• **WHAT THE TASK REQUIRES**: Please repeat each line below exactly, with no images in the copy.

··· MATERIAL FOR THIS TASK ···

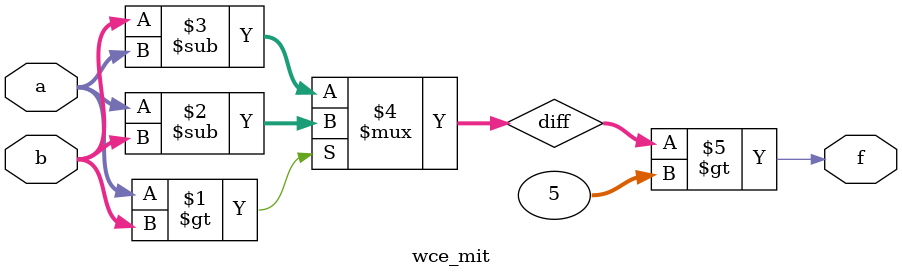
<source format=v>
module wce_mit(a, b, f);
parameter _bit = 9;
parameter wce = 5;
input [_bit - 1: 0] a;
input [_bit - 1: 0] b;
output f;
wire [_bit - 1: 0] diff;
assign diff = (a > b)? (a - b): (b - a);
assign f = (diff > wce);
endmodule

</source>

···

• **ANSWER SPACE**:
<source format=v>
module wce_mit(a, b, f);
parameter _bit = 9;
parameter wce = 5;
input [_bit - 1: 0] a;
input [_bit - 1: 0] b;
output f;
wire [_bit - 1: 0] diff;
assign diff = (a > b)? (a - b): (b - a);
assign f = (diff > wce);
endmodule

</source>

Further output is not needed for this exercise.